Matthew 5:25-26 – Come to terms quickly with your accuser while you are going with him to court, lest your accuser hand you over to the judge, and the judge to the guard, and you be put in prison.  Truly, I say to you, you will never get out until you have paid the last penny.

Here Jesus gives a real world example of his teaching.  The gist is this:  if you have a quarrel with someone, you need to make things right as soon as possible, before your adversary sets the law into motion.  Once that happens, you will suffer the unrelenting wheels of justice where you will be held responsible to pay every last cent.  Instead of doing that, cast off your pride and anger; make peace with your adversary so you are not caught in judgment.

Likewise, we need to make things right with our fellow man during the time that mercy is still possible.  If we are stubborn and refuse to lay down our pride and anger, we will soon enter a time when judgment without mercy is the only possible outcome.

I hope you are enjoying our study of Matthew!  Before we end this installment, let me give you a little encouragement:  As a Christian, you shine the light of Jesus to a lost and dying world!  What an honor it is to reflect the love and grace of our Savior and King.  I encourage you to shine your light just a little brighter this week.  Try being just a little more bold in expressing your belief in Jesus!

Let me offer you some relief:  If you have a long list of rules for being a Christian, ease up on yourself a bit.  Rather than focusing on ‘do’s and don’ts’ keep a close watch on the intents and motivations of your heart.  If your heart is right, your actions will follow.
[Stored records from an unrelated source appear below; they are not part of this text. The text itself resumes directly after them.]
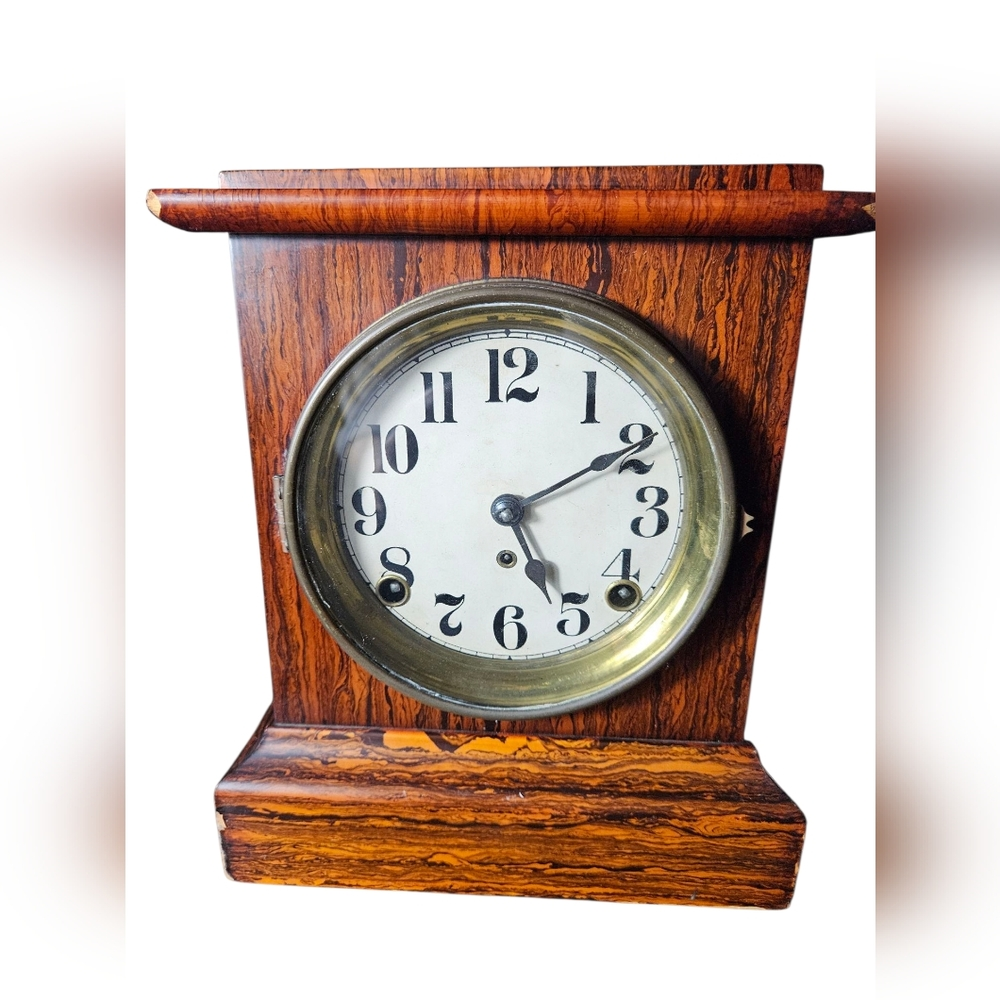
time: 5:09
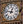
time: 12:47
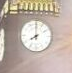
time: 8:00
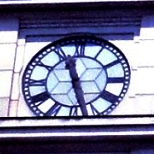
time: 11:27
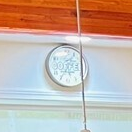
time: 5:35
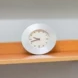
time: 9:41
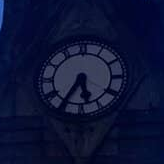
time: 5:35
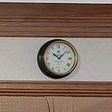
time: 10:07
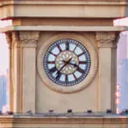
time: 3:36
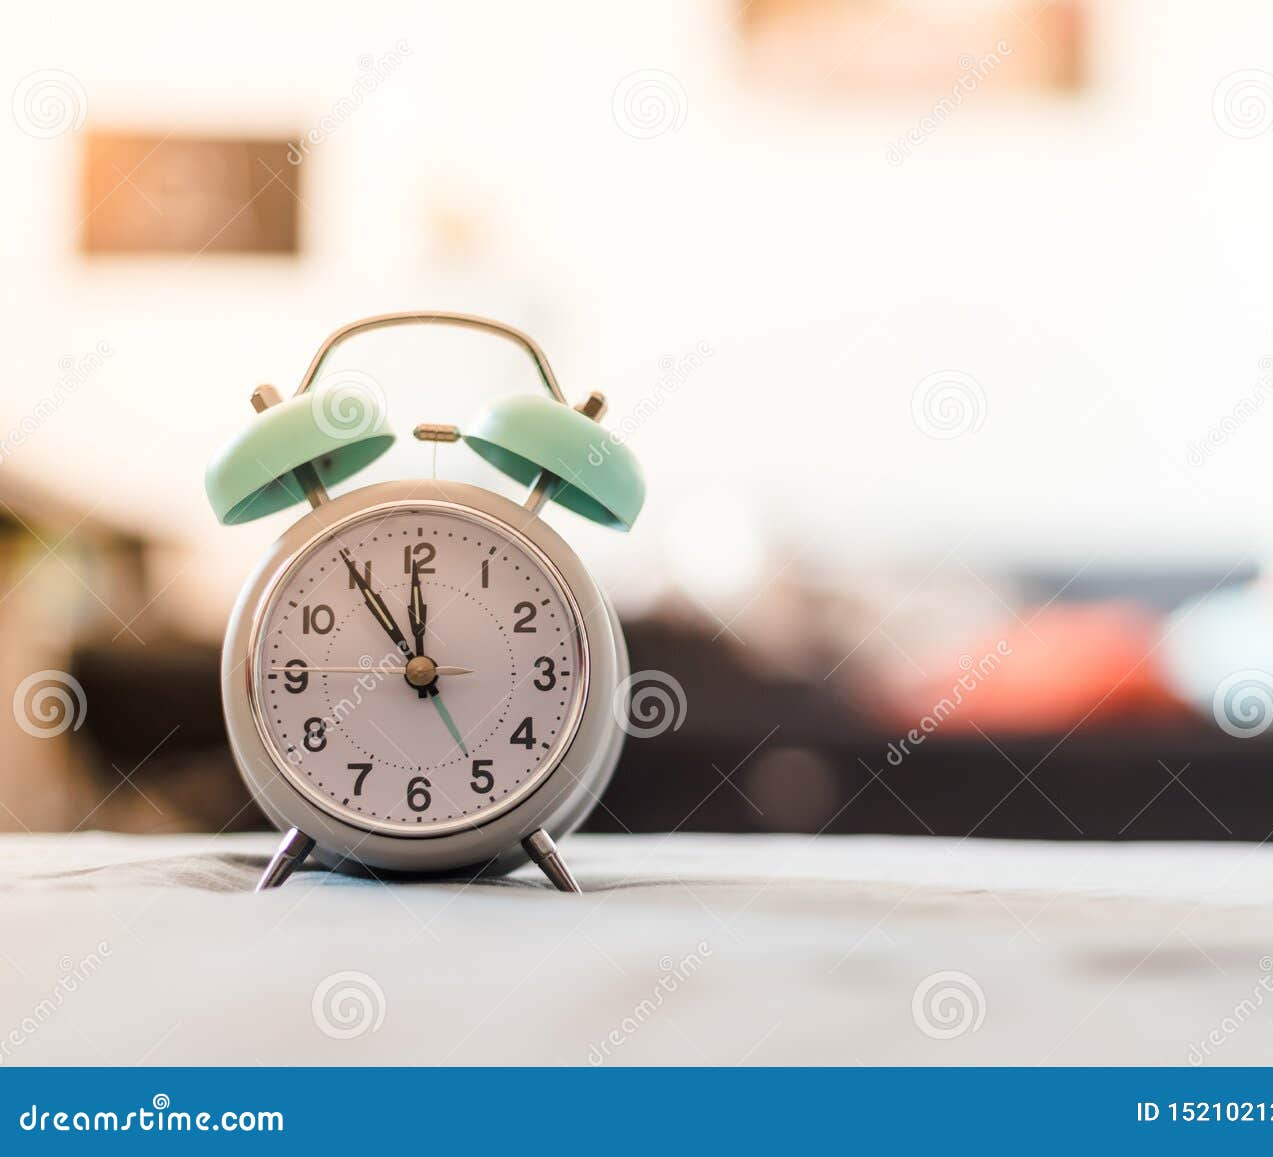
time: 11:54
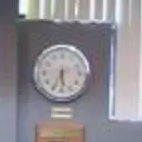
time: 5:34
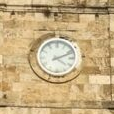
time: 4:11
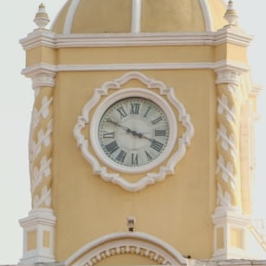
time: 3:49
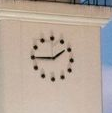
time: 1:45
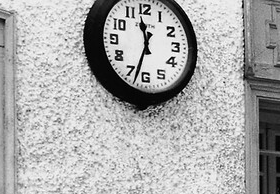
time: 11:32
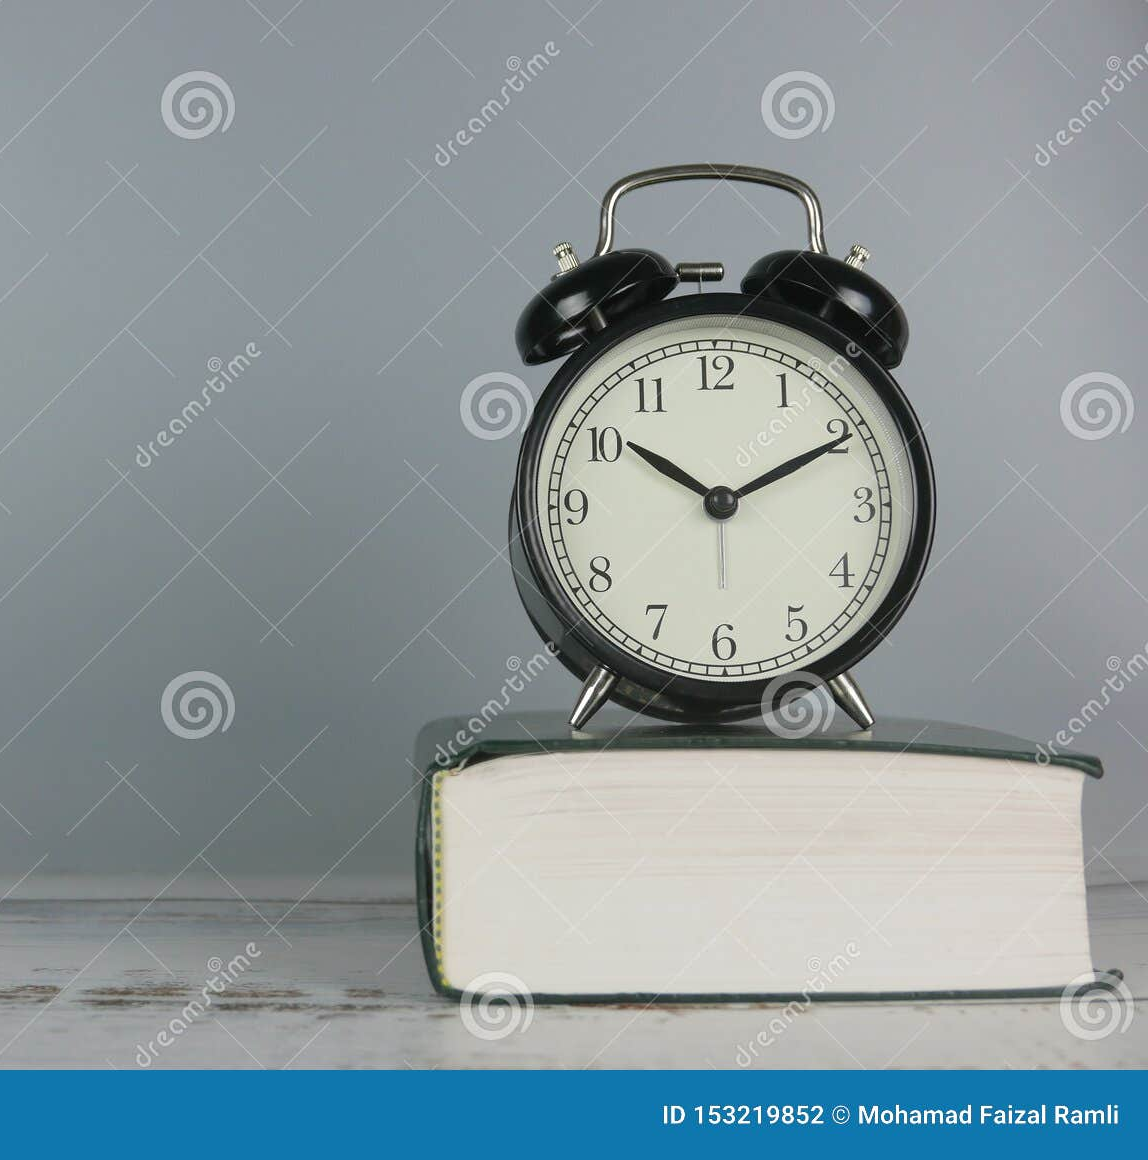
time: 10:10
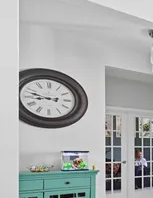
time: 8:47
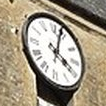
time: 4:02
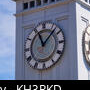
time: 11:07
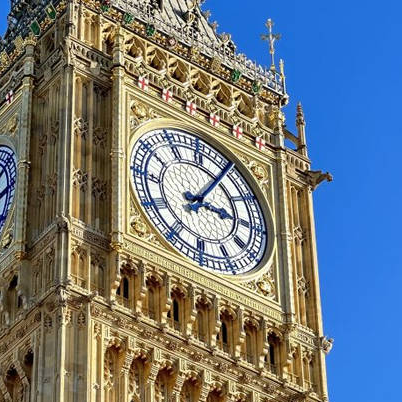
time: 3:05
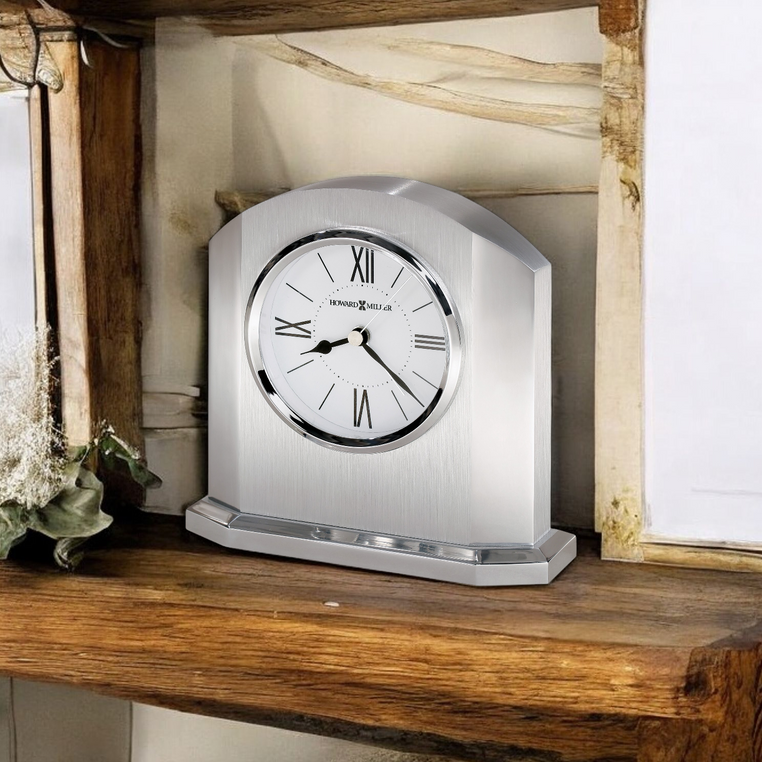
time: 8:21
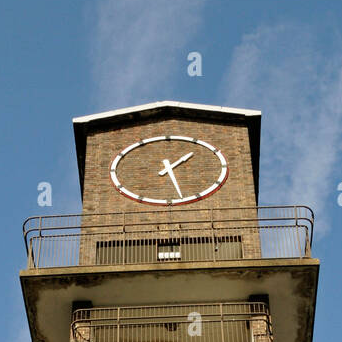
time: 1:27
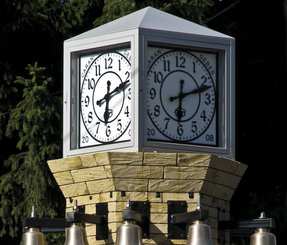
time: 6:11
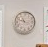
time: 10:47
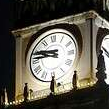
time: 9:45
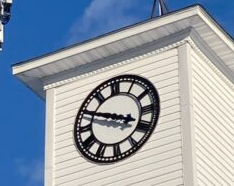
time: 3:48
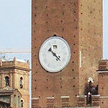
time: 10:22
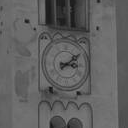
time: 3:09
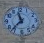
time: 11:37
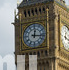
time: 12:16
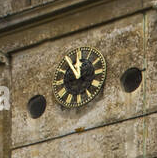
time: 11:54
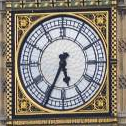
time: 5:34
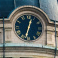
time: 12:32
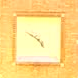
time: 4:50
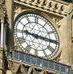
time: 9:15
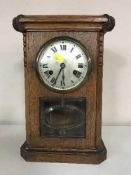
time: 5:34
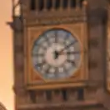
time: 3:09
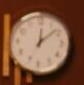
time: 12:08
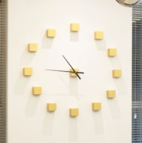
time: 10:46
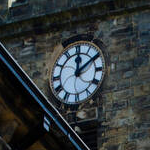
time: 12:09
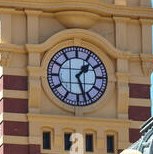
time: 1:26
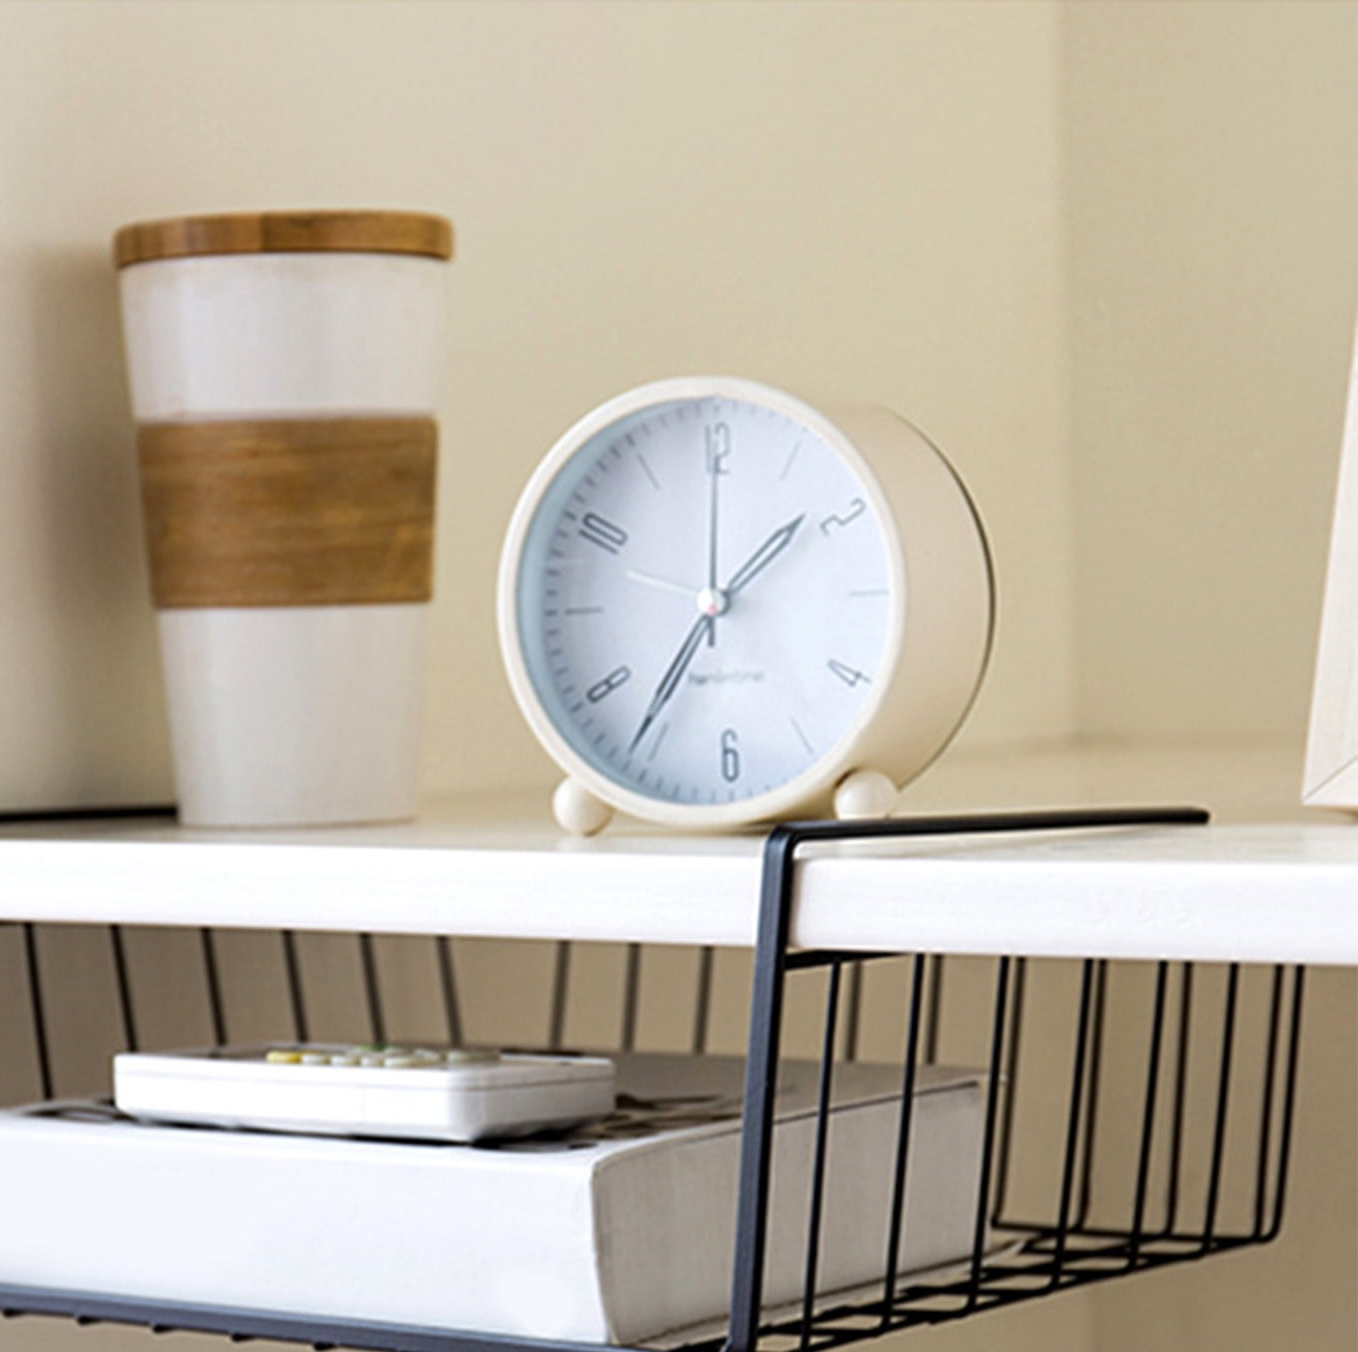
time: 1:36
Let me offer you some strength:  It is our job to lift up Jesus; it is the Holy Spirit’s job to call people to repentance.  That means that you may do a fine job being salt or light, but others may still reject your witness.  Don’t be worried if this happens; you may be watering or planting a seed that will sprout up at another time.  Continue to shine your light and let the Holy Spirit worry about the results.